The only other non-fiction I read in November was Tena Clark’s memoir, Southern Discomfort, her account of growing up gay in the American South in the 1960s. Oh, and growing up white while being raised by the black women who worked for her family. And dealing with an alcoholic mother, and a bully of a father who essentially owned their town, and her own burning desires to a) play the drums and b) escape. (There’s a lot going on in this book.) It’s a heart-wrenching, tender, and engrossing read with a few major surprises along the way. Great stuff.
I put Rules of Civility — Amor Towles’s debut novel — on my library list after devouring his magnificent A Gentleman in Moscow (review). Rules of Civility is set in the glitzy inter-war period in New York City, following Katey Kontent, her roommate Eve, and roguish banker Tinker Grey in a novel about social climbing, aspirations and assumptions, truth and transformation.
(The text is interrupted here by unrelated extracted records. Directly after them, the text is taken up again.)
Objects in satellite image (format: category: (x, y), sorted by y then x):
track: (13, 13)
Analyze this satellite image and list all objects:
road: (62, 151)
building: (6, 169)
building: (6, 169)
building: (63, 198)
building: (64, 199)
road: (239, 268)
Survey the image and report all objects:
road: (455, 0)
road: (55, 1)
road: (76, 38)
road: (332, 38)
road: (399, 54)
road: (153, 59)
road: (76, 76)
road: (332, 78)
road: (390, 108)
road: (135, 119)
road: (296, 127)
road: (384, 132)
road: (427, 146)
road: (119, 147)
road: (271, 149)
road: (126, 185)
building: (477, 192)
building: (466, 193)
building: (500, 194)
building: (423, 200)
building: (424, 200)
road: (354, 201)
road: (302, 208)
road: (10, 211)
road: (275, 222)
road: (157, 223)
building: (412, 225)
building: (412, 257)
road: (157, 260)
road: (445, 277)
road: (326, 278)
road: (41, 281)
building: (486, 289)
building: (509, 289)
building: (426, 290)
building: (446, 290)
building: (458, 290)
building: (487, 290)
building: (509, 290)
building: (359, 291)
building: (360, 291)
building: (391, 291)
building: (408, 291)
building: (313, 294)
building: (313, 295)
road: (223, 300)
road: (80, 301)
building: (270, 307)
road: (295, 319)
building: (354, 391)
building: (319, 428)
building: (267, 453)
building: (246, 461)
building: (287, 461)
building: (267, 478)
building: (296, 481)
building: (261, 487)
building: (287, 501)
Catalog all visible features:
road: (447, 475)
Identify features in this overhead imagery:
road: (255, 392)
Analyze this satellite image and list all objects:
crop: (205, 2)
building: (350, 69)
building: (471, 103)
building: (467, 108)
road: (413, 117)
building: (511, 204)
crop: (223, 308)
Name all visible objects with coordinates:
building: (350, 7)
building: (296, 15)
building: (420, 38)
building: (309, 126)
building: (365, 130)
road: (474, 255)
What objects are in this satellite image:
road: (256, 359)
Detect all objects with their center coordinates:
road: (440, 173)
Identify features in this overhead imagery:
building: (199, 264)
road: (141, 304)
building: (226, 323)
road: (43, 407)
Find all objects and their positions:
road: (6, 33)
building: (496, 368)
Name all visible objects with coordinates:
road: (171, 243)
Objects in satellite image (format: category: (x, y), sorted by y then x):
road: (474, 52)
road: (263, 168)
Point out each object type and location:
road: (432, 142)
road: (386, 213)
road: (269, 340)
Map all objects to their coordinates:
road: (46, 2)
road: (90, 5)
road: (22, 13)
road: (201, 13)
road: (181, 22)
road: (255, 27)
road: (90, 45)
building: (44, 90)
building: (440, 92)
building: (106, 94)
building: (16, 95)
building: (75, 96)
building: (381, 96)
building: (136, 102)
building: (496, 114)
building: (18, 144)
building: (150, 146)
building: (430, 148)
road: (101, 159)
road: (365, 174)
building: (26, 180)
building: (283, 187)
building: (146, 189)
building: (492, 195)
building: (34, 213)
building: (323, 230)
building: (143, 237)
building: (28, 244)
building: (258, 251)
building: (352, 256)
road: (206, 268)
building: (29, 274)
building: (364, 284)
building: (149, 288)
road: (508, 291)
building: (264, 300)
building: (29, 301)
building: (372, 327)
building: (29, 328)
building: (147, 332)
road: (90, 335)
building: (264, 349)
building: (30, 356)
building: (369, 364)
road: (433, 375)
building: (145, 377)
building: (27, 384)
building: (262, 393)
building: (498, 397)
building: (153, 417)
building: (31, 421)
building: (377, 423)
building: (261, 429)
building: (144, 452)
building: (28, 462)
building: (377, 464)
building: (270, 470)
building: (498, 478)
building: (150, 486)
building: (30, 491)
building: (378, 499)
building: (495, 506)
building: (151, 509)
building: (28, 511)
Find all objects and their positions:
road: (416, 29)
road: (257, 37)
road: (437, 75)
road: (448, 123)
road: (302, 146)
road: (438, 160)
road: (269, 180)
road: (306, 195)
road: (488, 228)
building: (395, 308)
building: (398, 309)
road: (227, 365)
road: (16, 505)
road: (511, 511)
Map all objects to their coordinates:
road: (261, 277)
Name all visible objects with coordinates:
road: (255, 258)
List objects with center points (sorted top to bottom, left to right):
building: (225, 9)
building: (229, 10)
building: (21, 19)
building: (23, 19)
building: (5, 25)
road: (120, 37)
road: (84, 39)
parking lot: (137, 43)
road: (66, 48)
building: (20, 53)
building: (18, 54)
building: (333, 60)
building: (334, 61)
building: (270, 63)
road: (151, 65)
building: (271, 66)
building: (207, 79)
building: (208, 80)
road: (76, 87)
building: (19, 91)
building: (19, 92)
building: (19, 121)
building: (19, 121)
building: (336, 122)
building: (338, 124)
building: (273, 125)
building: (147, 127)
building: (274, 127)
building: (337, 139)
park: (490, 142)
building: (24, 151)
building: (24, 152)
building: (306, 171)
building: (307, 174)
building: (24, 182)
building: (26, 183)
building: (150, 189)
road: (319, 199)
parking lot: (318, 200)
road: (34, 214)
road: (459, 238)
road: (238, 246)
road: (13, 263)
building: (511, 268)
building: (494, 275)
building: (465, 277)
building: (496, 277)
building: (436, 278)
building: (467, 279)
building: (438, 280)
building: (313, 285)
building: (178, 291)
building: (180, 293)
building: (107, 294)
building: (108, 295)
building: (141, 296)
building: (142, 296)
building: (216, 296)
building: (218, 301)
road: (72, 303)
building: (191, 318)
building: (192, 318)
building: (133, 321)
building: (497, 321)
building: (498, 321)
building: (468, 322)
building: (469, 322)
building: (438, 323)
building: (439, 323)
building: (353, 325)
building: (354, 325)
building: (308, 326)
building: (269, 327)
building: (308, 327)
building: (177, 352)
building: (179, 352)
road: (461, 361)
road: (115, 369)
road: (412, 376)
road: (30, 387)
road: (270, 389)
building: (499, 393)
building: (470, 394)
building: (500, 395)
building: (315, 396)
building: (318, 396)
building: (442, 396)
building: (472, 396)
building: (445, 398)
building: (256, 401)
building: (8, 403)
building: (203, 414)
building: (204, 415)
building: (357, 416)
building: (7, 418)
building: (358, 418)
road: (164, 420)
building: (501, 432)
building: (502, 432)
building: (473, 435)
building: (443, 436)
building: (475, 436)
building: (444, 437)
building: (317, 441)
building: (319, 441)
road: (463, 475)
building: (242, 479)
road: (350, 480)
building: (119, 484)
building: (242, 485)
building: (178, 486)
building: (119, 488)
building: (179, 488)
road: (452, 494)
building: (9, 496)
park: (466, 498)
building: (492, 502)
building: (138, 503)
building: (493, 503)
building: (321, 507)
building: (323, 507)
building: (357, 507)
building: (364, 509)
My last post reviewed Grisham’s The Reckoning (major spoilers). And since that was such a downer, I turned to one of my pick-me-up standbys, Adrian Plass. Stress Family Robinson is a portrait of the chaotic and charming Robinson family (Mike and Kathy, teenage sons Jack and Mark, and six-year-old Felicity) as seen through the eyes of their dear friend Elizabeth ‘Dip’ Reynolds. As always, Plass is laugh-out-loud funny, with a generous dose of wisdom thrown in. I note that there’s a sequel, which I will have to look up one of these days.
Lastly, I started reading C. S. Lewis’s Cosmic Trilogy, finishing Out of the Silent Planet and Perelandra in November (I just finished That Hideous Strength but that will have to wait for December’s round-up post). Technically this is a re-read for me — I read the whole trilogy perhaps ten years ago, and Perelandra for a class in grad school — but it had been so long since I encountered Out of the Silent Planet it was like reading it for the first time. I found myself completely entranced by Lewis’s cosmology. While it’s not exactly medieval it carries the same sort of flavour — it felt a bit like reading Dante — only with spaceships and things thrown in, of course! These are really fine examples of classic science fiction, in the imaginative mode that perhaps was more possible before we actually got to the moon. This series may have to find its own spot on my annual read list.